[[ The data open ]]

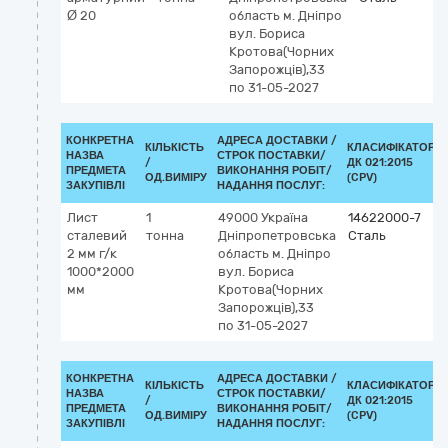
Ø 20
область
м. Дніпро
вул. Бориса
Кротова(Чорних
Запорожців),33
по 31-05-2027
КОНКРЕТНА
АДРЕСА ДОСТАВКИ /
КІЛЬКІСТЬ
КЛАСИФІКАТОР
НАЗВА
СТРОК ПОСТАВКИ/
/
ДК 021:2015
ПРЕДМЕТА
ВИКОНАННЯ РОБІТ/
ОД.ВИМІРУ
(CPV)
ЗАКУПІВЛІ
НАДАННЯ ПОСЛУГ:
Лист
1
49000
Україна
14622000-7
сталевий
тонна
Дніпропетровська
Сталь
2 мм г/к
область
м. Дніпро
1000*2000
вул. Бориса
мм
Кротова(Чорних
Запорожців),33
по 31-05-2027
КОНКРЕТНА
АДРЕСА ДОСТАВКИ /
КІЛЬКІСТЬ
КЛАСИФІКАТОР
НАЗВА
СТРОК ПОСТАВКИ/
/
ДК 021:2015
ПРЕДМЕТА
ВИКОНАННЯ РОБІТ/
ОД.ВИМІРУ
(CPV)
ЗАКУПІВЛІ
НАДАННЯ ПОСЛУГ:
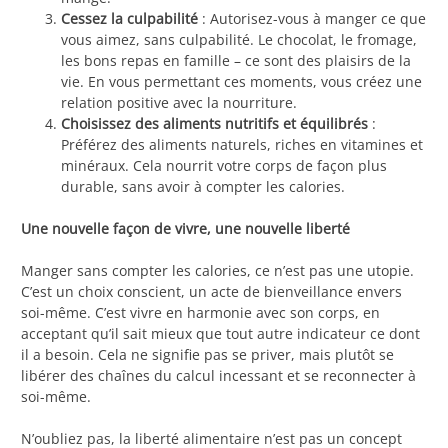
Cessez la culpabilité
: Autorisez-vous à manger ce que
vous aimez, sans culpabilité. Le chocolat, le fromage,
les bons repas en famille – ce sont des plaisirs de la
vie. En vous permettant ces moments, vous créez une
relation positive avec la nourriture.
Choisissez des aliments nutritifs et équilibrés
:
Préférez des aliments naturels, riches en vitamines et
minéraux. Cela nourrit votre corps de façon plus
durable, sans avoir à compter les calories.
Une nouvelle façon de vivre, une nouvelle liberté
Manger sans compter les calories, ce n’est pas une utopie.
C’est un choix conscient, un acte de bienveillance envers
soi-même. C’est vivre en harmonie avec son corps, en
acceptant qu’il sait mieux que tout autre indicateur ce dont
il a besoin. Cela ne signifie pas se priver, mais plutôt se
libérer des chaînes du calcul incessant et se reconnecter à
soi-même.
N’oubliez pas, la liberté alimentaire n’est pas un concept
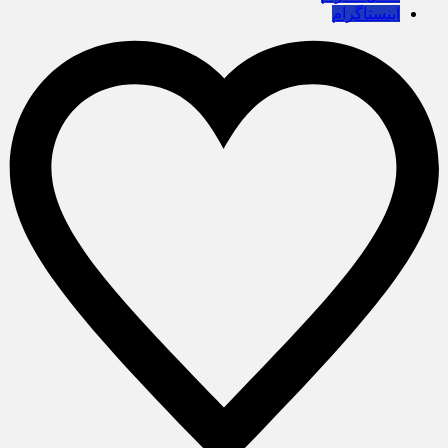
اینستاگرام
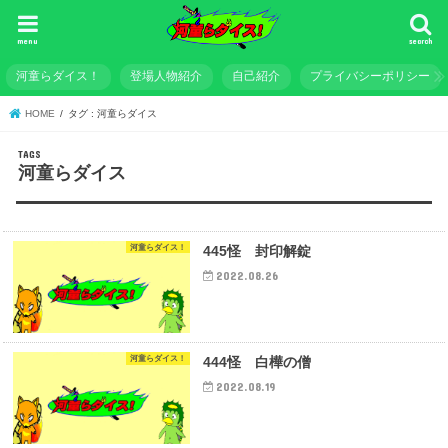
menu
search
河童らダイス！
登場人物紹介
自己紹介
プライバシーポリシー
HOME
タグ : 河童らダイス
河童らダイス
河童らダイス！
445怪 封印解錠
2022.08.26
河童らダイス！
444怪 白樺の僧
2022.08.19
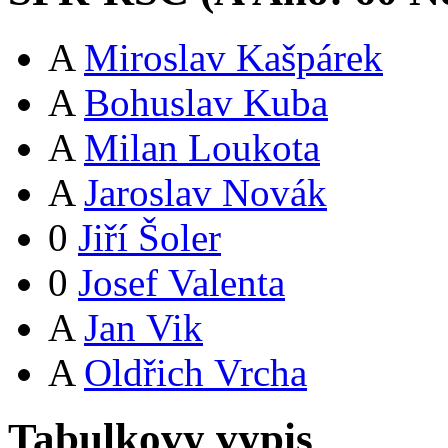
A
Miroslav Kašpárek
A
Bohuslav Kuba
A
Milan Loukota
A
Jaroslav Novák
0
Jiří Šoler
0
Josef Valenta
A
Jan Vik
A
Oldřich Vrcha
Tabulkovy vypis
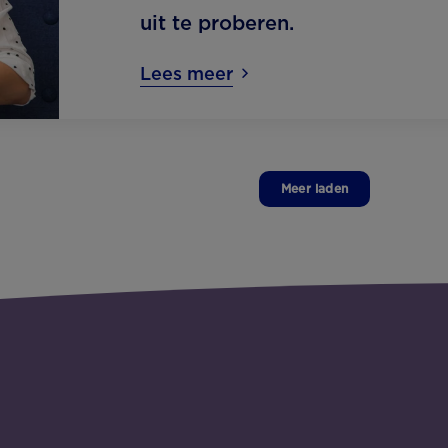
uit te proberen.
Lees meer
Meer laden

[[ The data closed ]]

* [Instructions for the task]: Only text belongs in the copy: repeat each line of the data exactly and leave out the pictures.

* [Your response]:
Ø 20
область
м. Дніпро
вул. Бориса
Кротова(Чорних
Запорожців),33
по 31-05-2027
КОНКРЕТНА
АДРЕСА ДОСТАВКИ /
КІЛЬКІСТЬ
КЛАСИФІКАТОР
НАЗВА
СТРОК ПОСТАВКИ/
/
ДК 021:2015
ПРЕДМЕТА
ВИКОНАННЯ РОБІТ/
ОД.ВИМІРУ
(CPV)
ЗАКУПІВЛІ
НАДАННЯ ПОСЛУГ:
Лист
1
49000
Україна
14622000-7
сталевий
тонна
Дніпропетровська
Сталь
2 мм г/к
область
м. Дніпро
1000*2000
вул. Бориса
мм
Кротова(Чорних
Запорожців),33
по 31-05-2027
КОНКРЕТНА
АДРЕСА ДОСТАВКИ /
КІЛЬКІСТЬ
КЛАСИФІКАТОР
НАЗВА
СТРОК ПОСТАВКИ/
/
ДК 021:2015
ПРЕДМЕТА
ВИКОНАННЯ РОБІТ/
ОД.ВИМІРУ
(CPV)
ЗАКУПІВЛІ
НАДАННЯ ПОСЛУГ:
Cessez la culpabilité
: Autorisez-vous à manger ce que
vous aimez, sans culpabilité. Le chocolat, le fromage,
les bons repas en famille – ce sont des plaisirs de la
vie. En vous permettant ces moments, vous créez une
relation positive avec la nourriture.
Choisissez des aliments nutritifs et équilibrés
:
Préférez des aliments naturels, riches en vitamines et
minéraux. Cela nourrit votre corps de façon plus
durable, sans avoir à compter les calories.
Une nouvelle façon de vivre, une nouvelle liberté
Manger sans compter les calories, ce n’est pas une utopie.
C’est un choix conscient, un acte de bienveillance envers
soi-même. C’est vivre en harmonie avec son corps, en
acceptant qu’il sait mieux que tout autre indicateur ce dont
il a besoin. Cela ne signifie pas se priver, mais plutôt se
libérer des chaînes du calcul incessant et se reconnecter à
soi-même.
N’oubliez pas, la liberté alimentaire n’est pas un concept
اینستاگرام
menu
search
河童らダイス！
登場人物紹介
自己紹介
プライバシーポリシー
HOME
タグ : 河童らダイス
河童らダイス
河童らダイス！
445怪 封印解錠
2022.08.26
河童らダイス！
444怪 白樺の僧
2022.08.19
A
Miroslav Kašpárek
A
Bohuslav Kuba
A
Milan Loukota
A
Jaroslav Novák
0
Jiří Šoler
0
Josef Valenta
A
Jan Vik
A
Oldřich Vrcha
Tabulkovy vypis
uit te proberen.
Lees meer
Meer laden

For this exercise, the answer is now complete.